Beñat ZALDUA

Les Catalans donnent leur mandat aux indépendantistes

Hier, l'indépendantisme catalan a frôlé les 50 % de votes en sa faveur. Le Parlement compte 72 députés indépendantistes. Pour faire valoir cette majorité, Junts pel Sí et CUP sont obligés de s'entendre, devant une opposition dirigée de façon indiscutable par Ciutadans.

Les indépendantistes sont désormais majoritaires au Parlement.
Les indépendantistes sont désormais majoritaires au Parlement.

Bien qu'il soit resté à deux doigts d'atteindre le tant attendu 50 % de votes en sa faveur, l'indépendantisme a remporté hier de façon incontestable les élections catalanes. La liste électorale Junts pel Sí, formée par l'accord de candidature entre les centristes de la CDC (Convergència Democràtica de Catalunya) et la gauche de ERC (Esquerra Republicana de Catalunya), et la CUP (Candidatura d'Unitat Popular - Crida Constituent) comptent à eux deux 72 députés. Quatre sièges de plus que les 68 de la majorité absolue. Le mandat démocratique pour continuer à avancer dans le processus constitutionnel est évident.

En cas de majorité des votes, le rythme de ce processus aurait cependant pu être différent. La spectaculaire participation, qui a dépassé les 77 % (une des informations les plus remarquables de la journée), a rendu la tâche plus délicate pour les indépendantistes. Elle a augmenté de dix points par rapport à 2012. Les candidatures indépendantistes ont obtenu 47,84 % des votes, passant à quelques dixièmes d'obtenir la majorité. Un pourcentage qui n'assombrit pas les 1 910 075 votes en leur faveur, bien au dessus des 1 787 656 atteints en 2012 par CiU, ERC, CUP et Solidaritat. Les votes ont également dépassé les 1 861 753 recueillis au cours de la consultation alternative du 9N en 2014 (à laquelle avaient aussi participer les mineurs de plus de 16 ans). Contrairement à ce qu'on pouvait penser, l'indépendantisme n'avait donc pas atteint son maximum.

Les défenseurs de Junts pel Sí ont chanté leur victoire sur le marché del Born, même s'ils étaient conscients que les 62 sièges obtenus se situent dans la "fourchette basse" de leurs espérances. En s'unissant, CDC et ERC se sont retrouvés loin des 71 sièges qu'ils additionnaient lors la dernière législature. Autre changement : Unió (membre du Parti populaire européen) a disparu de l'équation. Partis pour la première fois en solitaires, les chrétiens démocrates n'ont même pas réussi à entrer au Parlement catalan.

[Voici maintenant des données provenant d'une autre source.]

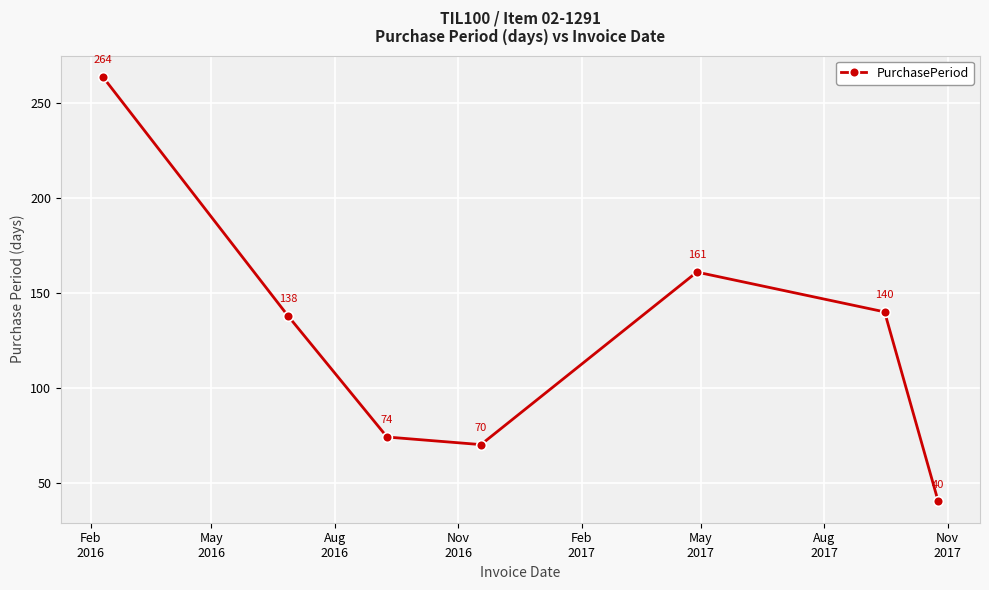

What is the difference between the maximum and minimum values?

224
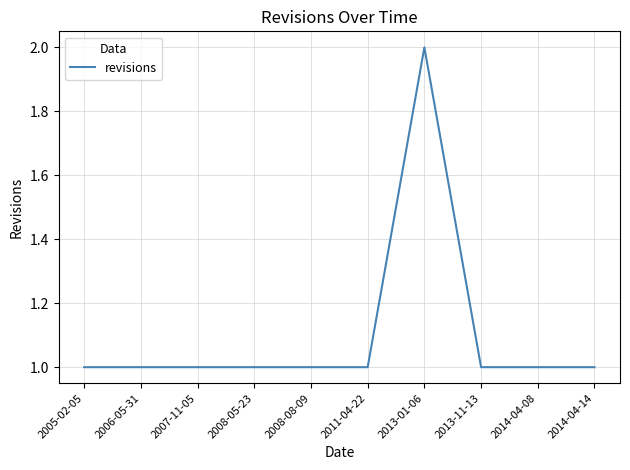

What position from the left is 2014-04-14?

10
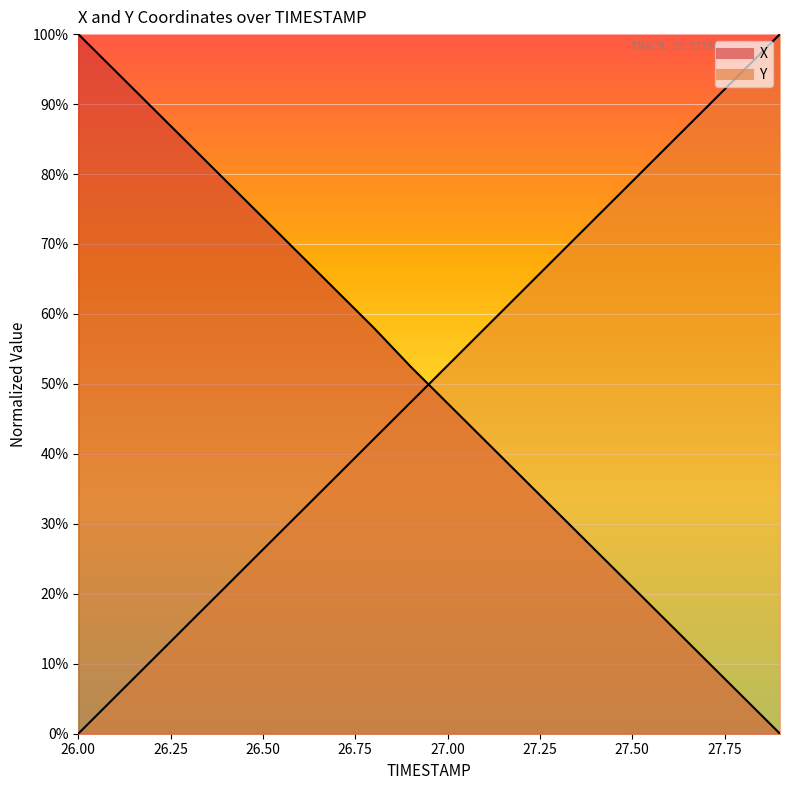

At which category does the chart reach its minimum across all series?

27.9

Quoiqu'il arrive, une étape de la politique catalane est arrivée à son terme, après que le leader éternel d'Unió, Josep Antoni Duran i Lleida, ait remis son poste à la disposition du parti.

Les candidats de Junts pel Sí n'ont pas hésité à revendiquer la victoire. "L'indépendantisme a une majorité plus que suffisante pour pouvoir faire avancer ce projet", a assuré le leader de ERC, et numéro cinq de Junts pel Sí, Oriol Junqueras. "Comme nous aurions accepté la défaite, nous demandons aux autres d'accepter la victoire de la Catalogne et la victoire du 'Oui'", a ajouté le leader de CDC, Artur Mas. "Le 'Oui' a clairement remporté la victoire, personne ne peut dire que nous n'avons pas un mandat démocratique", a surenchéri le chef de liste Raül Romeva.

Mais pour faire valoir cette majorité indépendantiste, un accord doit être trouvé entre Junts pel Sí et la CUP (liste de gauche formée pour ces élections), qui a atteint hier ses meilleurs pronostics en triplant son nombre de députés (passant de trois à dix). En terme de votes, Esquerra Independentista est passée de 126 435 votes à 327 507. Hier, le succès de la CUP s'est révélé indiscutable.

Les prochains jours devraient donner lieu à un véritable feuilleton (en marge du faux débat sur la victoire ou la défaite de l'indépendantisme) : les négociations pour former un nouveau gouvernement capable de tirer en avant le processus constitutionnel, défendu par les deux candidatures souverainistes. Hier, le candidat d'Esquerra Independentista, Antonio Baños, a rappelé la position initiale de la formation dans le Casino de l’Aliança del Poble Nou : "En premier lieu, la désobéissance aux lois injustes, en second lieu, un plan de choc pour sauver les citoyens. A partir de là, nous pourrons parler de tout."